* **Do this**:
Reproduce every line of the entries below verbatim, leaving out the pictures.

___ Exercise materials ___

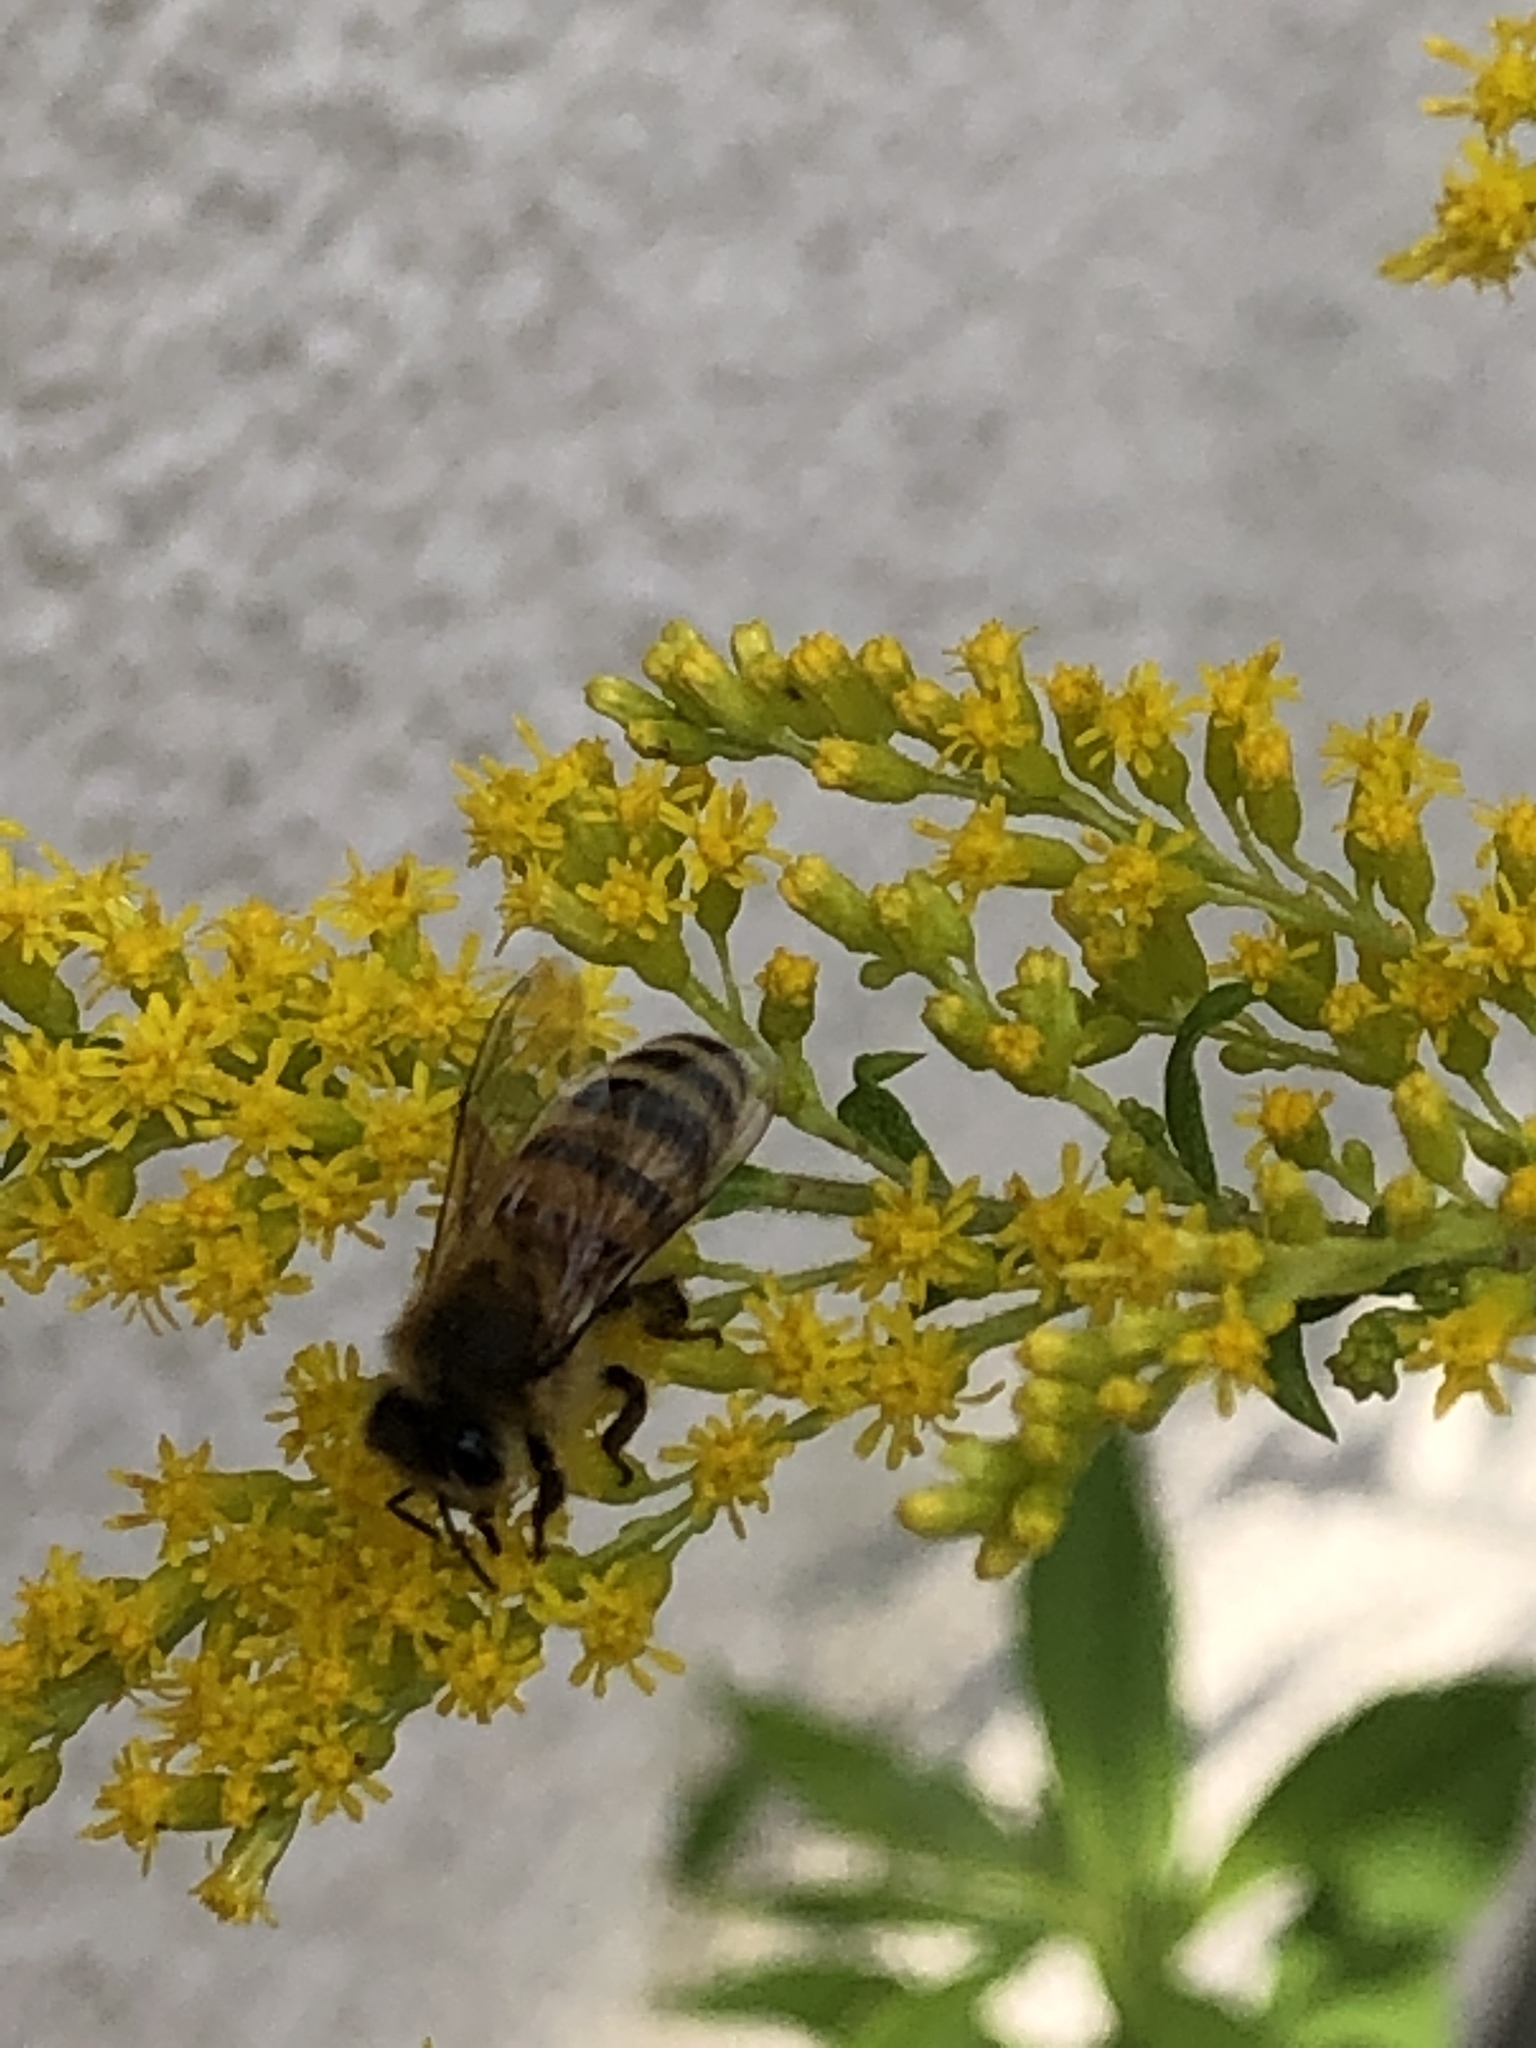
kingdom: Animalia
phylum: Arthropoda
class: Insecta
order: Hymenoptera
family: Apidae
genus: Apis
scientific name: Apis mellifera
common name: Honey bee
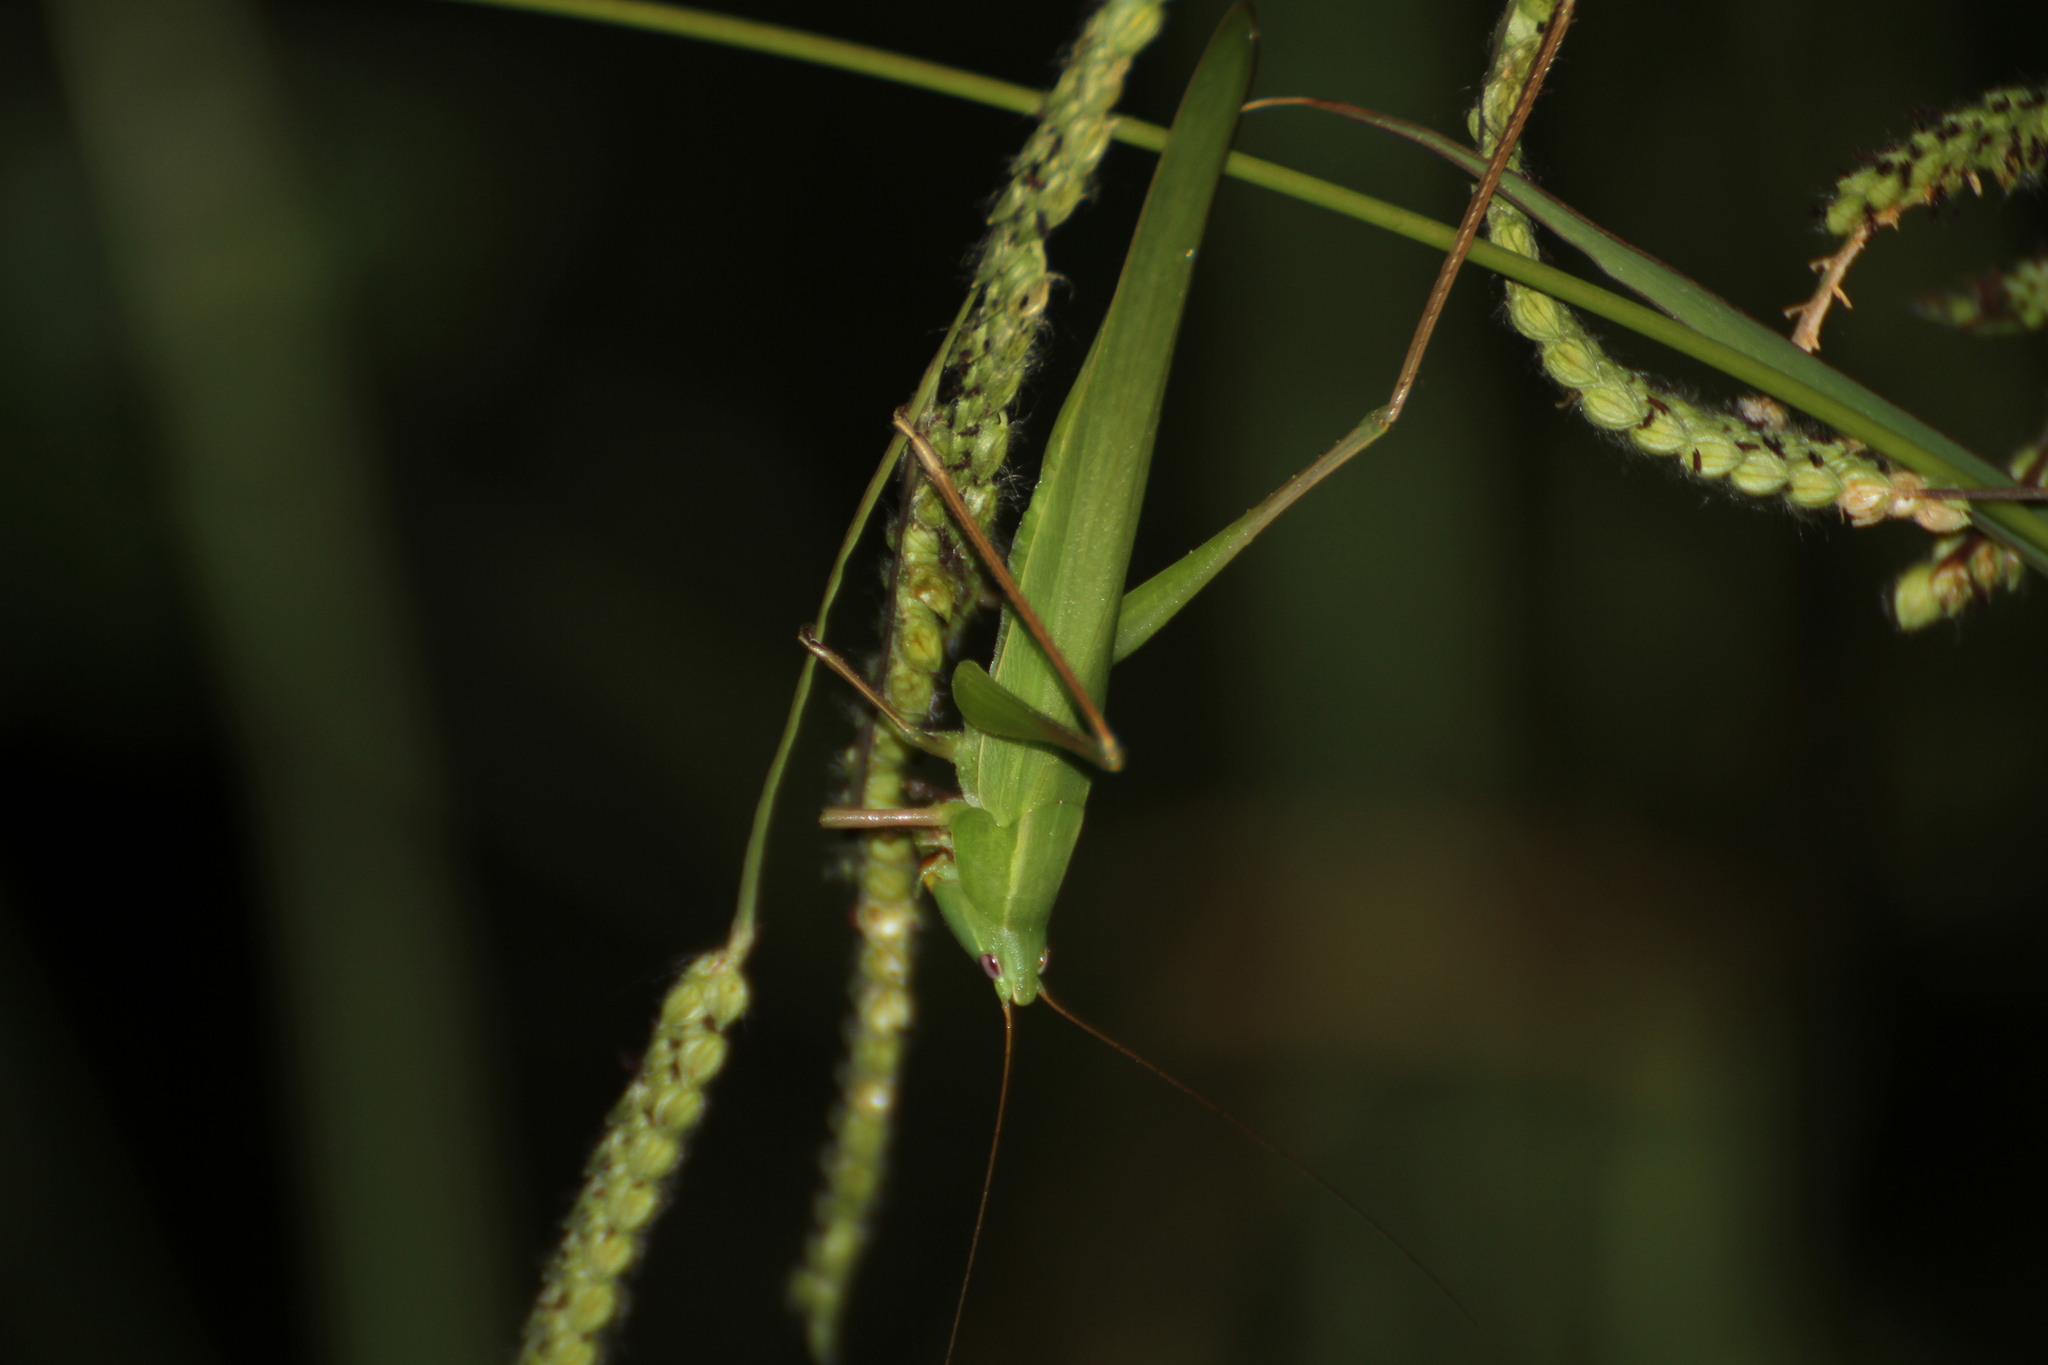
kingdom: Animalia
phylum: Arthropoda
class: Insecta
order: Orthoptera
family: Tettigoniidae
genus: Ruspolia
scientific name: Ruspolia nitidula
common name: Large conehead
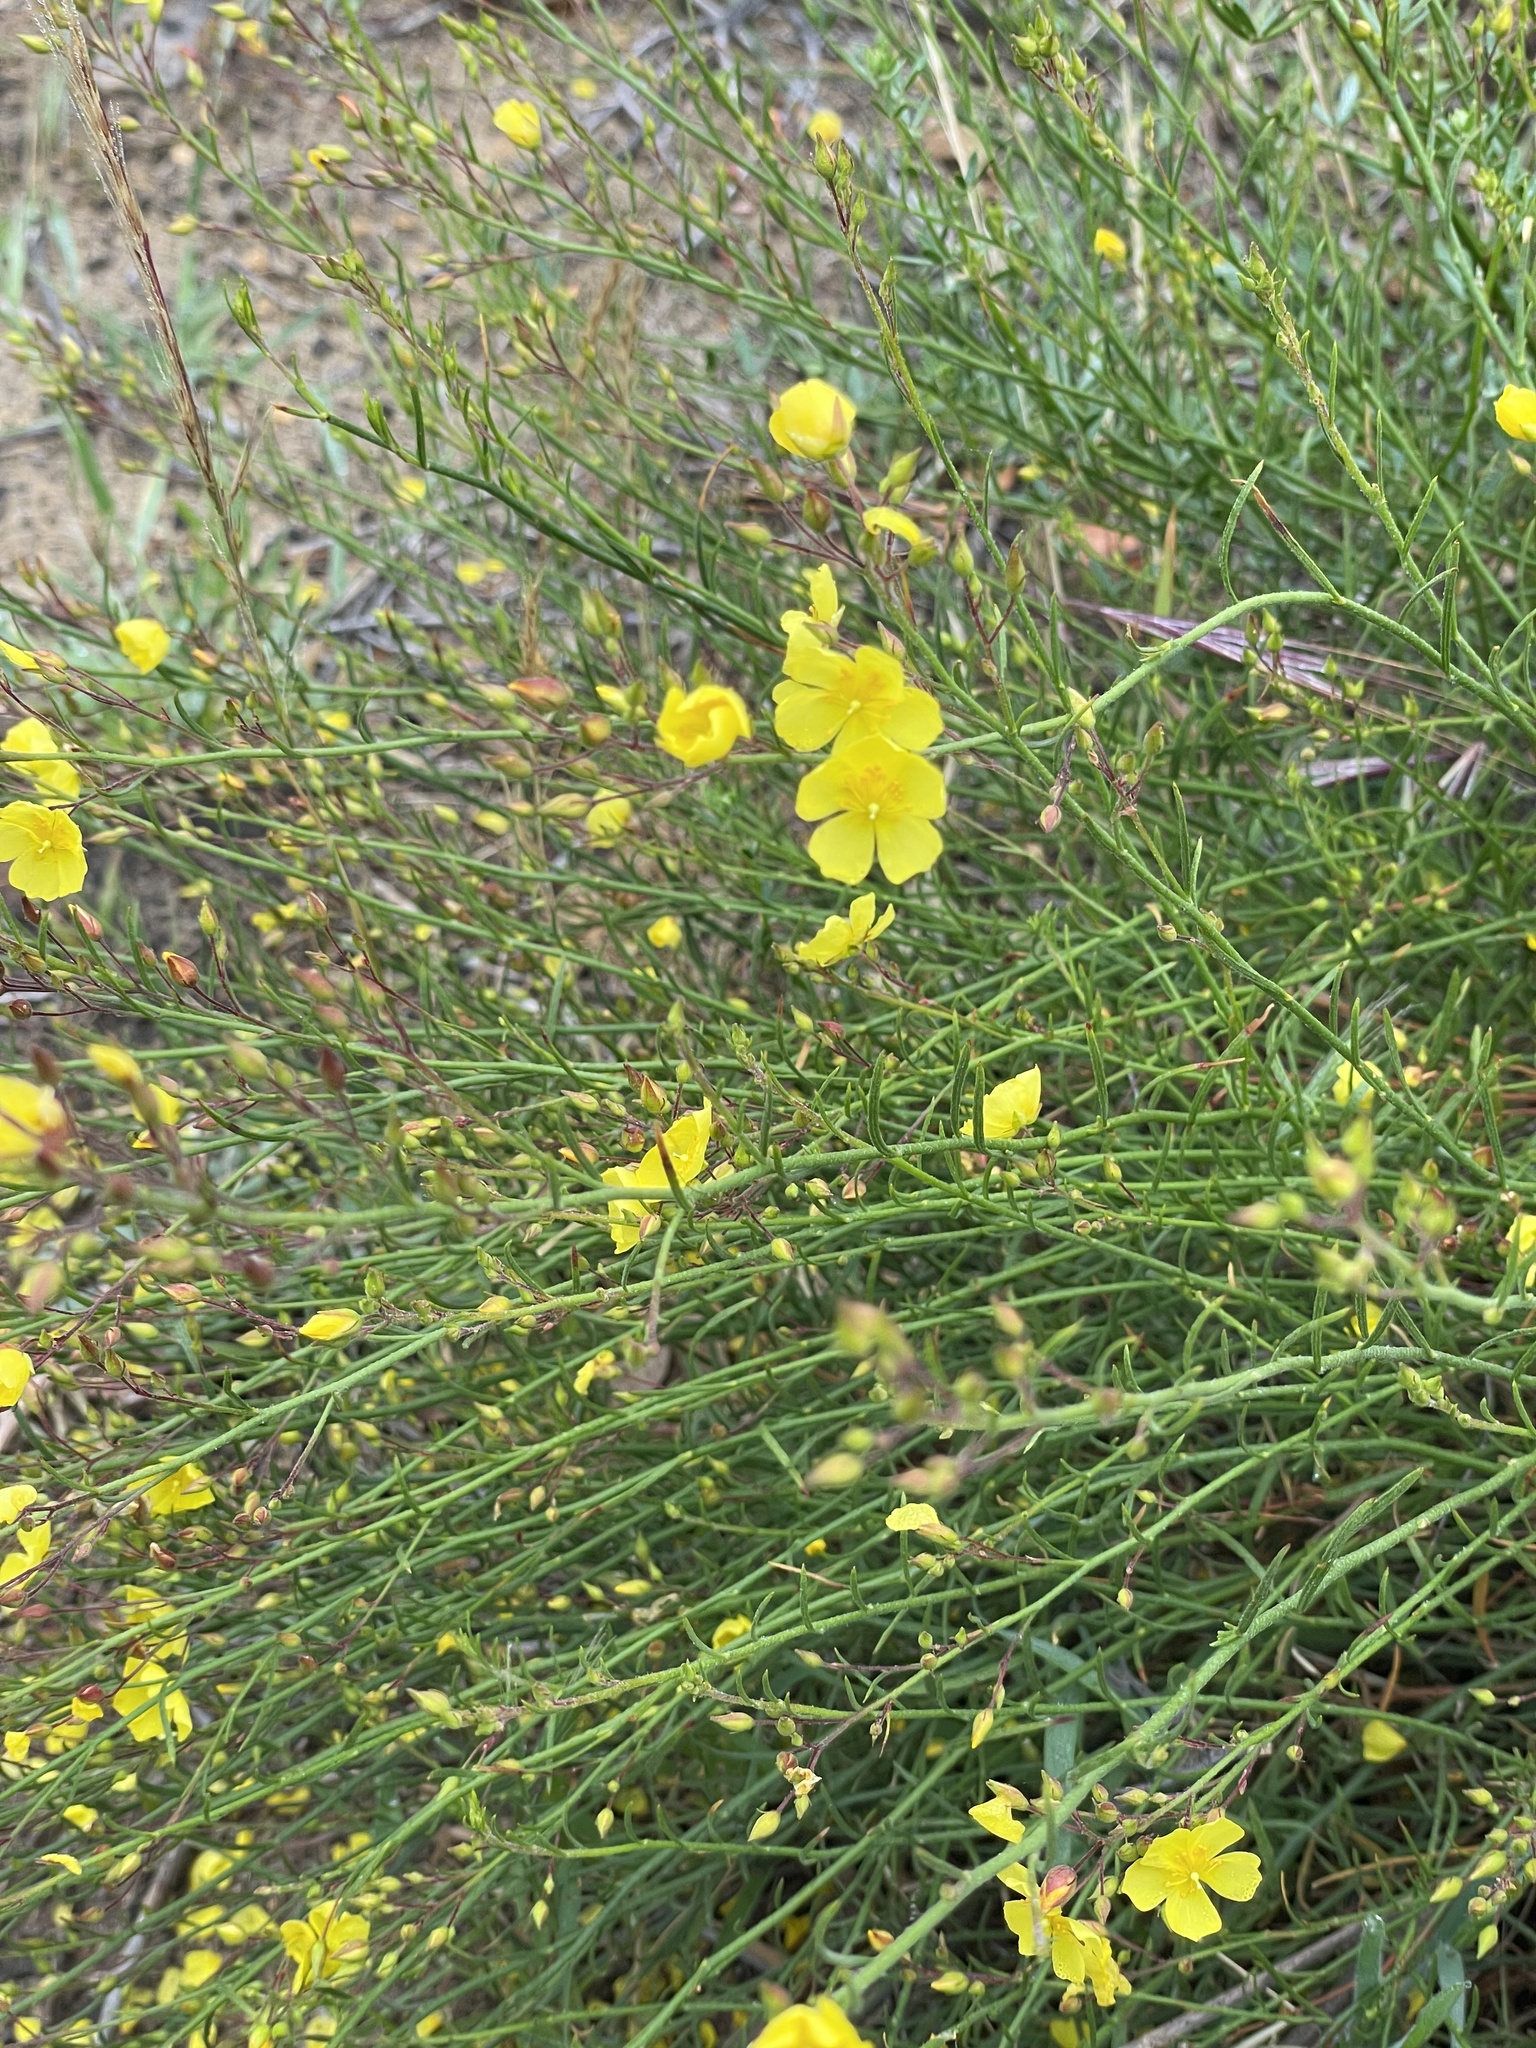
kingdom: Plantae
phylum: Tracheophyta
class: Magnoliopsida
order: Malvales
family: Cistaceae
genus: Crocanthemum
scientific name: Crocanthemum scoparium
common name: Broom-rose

___

* **Solution for this exercise**:
kingdom: Animalia
phylum: Arthropoda
class: Insecta
order: Hymenoptera
family: Apidae
genus: Apis
scientific name: Apis mellifera
common name: Honey bee
kingdom: Animalia
phylum: Arthropoda
class: Insecta
order: Orthoptera
family: Tettigoniidae
genus: Ruspolia
scientific name: Ruspolia nitidula
common name: Large conehead
kingdom: Plantae
phylum: Tracheophyta
class: Magnoliopsida
order: Malvales
family: Cistaceae
genus: Crocanthemum
scientific name: Crocanthemum scoparium
common name: Broom-rose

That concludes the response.